→ ORDEM DE SERVIÇO: Escreva a continuação da reportagem sobre a filiação de Eliana Calmon, começando logo após o último parágrafo apresentado.

→ TRECHO FORNECIDO:
════

‘Juíza dos juízes’ diz que não é PSB, é Marina

Ex-corregedora que será candidata ao senado na Bahia afirma que compromisso é com ex-ministra

ISADORA PERON, O Estado de S.Paulo

08 Dezembro 2013 | 02h12

Dois dias depois de o governador de Pernambuco, Eduardo Campos, anunciar a filiação ao PSB da ex-corregedora nacional de Justiça Eliana Calmon pelo Facebook, a ex-ministra Marina Silva fez questão de ressaltar que Eliana, na verdade, está se filiando à Rede Sustentabilidade. A mensagem, em tom de recado, foi divulgada na sexta-feira, também na rede social.

"(Eliana) faz, neste momento, uma filiação política à Rede e uma filiação democrática e transitória no PSB", escreveu Marina.

A ex-ministra e seus aliados decidiram entrar no PSB em outubro, depois de o Tribunal Superior Eleitoral negar o pedido de criação da Rede. Está acordado entre os dois grupos que os integrantes que se filiaram ao partido de Campos poderão migrar para a Rede quando a nova legenda sair do papel, o que deve acontecer após as eleições de 2014.

"Embora a Rede ainda seja um partido clandestino em plena democracia, como tenho dito desde que o registro da Rede foi negado pelo TSE, ela (Eliana) chega para nos ajudar na construção do nosso programa e dessa nova ferramenta para a ressignificação da política no Brasil", afirmou a ex-ministra.

Em sua mensagem no Facebook, Campos sequer mencionou o nome da Rede. Exaltou apenas as qualidades de Eliana. "Quando assumiu o cargo de corregedora no Conselho Nacional de Justiça, Eliana conseguiu uma vitória que muitos julgavam impossível: aumentar a moralização e a eficiência da Justiça no Brasil", disse o provável candidato à Presidência.

Primeira mulher a integrar o Superior Tribunal de Justiça (STJ), Eliana ocupou o cargo de corregedora do CNJ entre 2010 e 2012 e ficou nacionalmente conhecida depois de declarar que o seu trabalho de fiscalizar o funcionamento do Poder Judiciário estava sendo atrapalhado por "bandidos de toga".

════

→ LISTAGEM FORNECIDA:
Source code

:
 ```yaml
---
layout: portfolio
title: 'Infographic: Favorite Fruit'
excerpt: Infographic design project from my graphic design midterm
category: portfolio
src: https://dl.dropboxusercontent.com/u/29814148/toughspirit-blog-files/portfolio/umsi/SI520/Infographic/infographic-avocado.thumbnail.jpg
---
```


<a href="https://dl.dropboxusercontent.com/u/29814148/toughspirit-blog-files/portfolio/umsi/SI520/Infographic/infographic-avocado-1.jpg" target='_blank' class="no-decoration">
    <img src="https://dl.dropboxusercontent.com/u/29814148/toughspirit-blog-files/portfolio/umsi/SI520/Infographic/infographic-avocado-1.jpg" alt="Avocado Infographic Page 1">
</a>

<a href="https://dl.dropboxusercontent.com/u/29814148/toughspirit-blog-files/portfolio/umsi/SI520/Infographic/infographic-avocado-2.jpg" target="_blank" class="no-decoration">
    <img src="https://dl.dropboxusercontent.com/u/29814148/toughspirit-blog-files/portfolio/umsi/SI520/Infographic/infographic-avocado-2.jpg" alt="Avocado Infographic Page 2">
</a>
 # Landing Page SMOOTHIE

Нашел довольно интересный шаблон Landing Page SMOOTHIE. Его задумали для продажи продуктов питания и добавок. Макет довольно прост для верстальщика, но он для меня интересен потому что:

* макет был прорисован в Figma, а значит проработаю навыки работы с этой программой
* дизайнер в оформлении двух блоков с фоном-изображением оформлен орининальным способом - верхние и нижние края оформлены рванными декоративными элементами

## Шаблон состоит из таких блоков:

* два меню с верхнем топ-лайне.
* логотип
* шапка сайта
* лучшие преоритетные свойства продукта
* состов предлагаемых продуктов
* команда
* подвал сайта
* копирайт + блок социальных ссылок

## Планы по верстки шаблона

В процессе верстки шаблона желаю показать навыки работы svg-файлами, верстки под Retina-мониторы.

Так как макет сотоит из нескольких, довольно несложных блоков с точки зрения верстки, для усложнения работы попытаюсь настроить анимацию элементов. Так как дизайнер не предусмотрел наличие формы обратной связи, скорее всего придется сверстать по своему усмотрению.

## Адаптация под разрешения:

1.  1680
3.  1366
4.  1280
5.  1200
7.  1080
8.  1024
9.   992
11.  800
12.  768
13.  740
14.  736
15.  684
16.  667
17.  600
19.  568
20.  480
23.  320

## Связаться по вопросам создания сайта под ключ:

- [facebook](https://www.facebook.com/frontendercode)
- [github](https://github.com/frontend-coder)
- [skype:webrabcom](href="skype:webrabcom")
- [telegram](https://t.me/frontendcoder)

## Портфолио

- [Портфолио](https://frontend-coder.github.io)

════

→ SUA RESPOSTA:
A declaração gerou uma crise no Judiciário e virou os holofotes para Eliana, que defendia investigações mais rígidas diante das suspeitas de irregularidades cometidas por magistrados.

Com seu estilo combativo, colecionou desafetos, que atribuíam a ela projeto de cunho eleitoral, o que sempre negou.

'Compromisso'. Ao Estado, a ex-corregedora disse ter um "compromisso" com Marina e que a filiação à Rede no futuro é uma "questão moral".

Desde que decidiram criar a Rede, o grupo de Marina corteja Eliana. A ex-ministra chegou a declarar que a Rede da Bahia "sonhava" com essa filiação. Campos também sempre sonhou com Eliana. No início do ano, ofereceu a ela a possibilidade de se candidatar a uma cadeira no Senado ou ao governo da Bahia pelo PSB.

O deputado Walter Feldman (PSB-SP), um dos principais articuladores políticos da Rede, diz que não há tensão entre Rede e PSB quanto a esse assunto. Feldman faz questão de ressaltar que agora os dois grupos estão juntos. Para ele, Eliana carrega consigo "a simbologia da ética" e representa o sentimento de mudança pregado pela coligação PSB-Rede.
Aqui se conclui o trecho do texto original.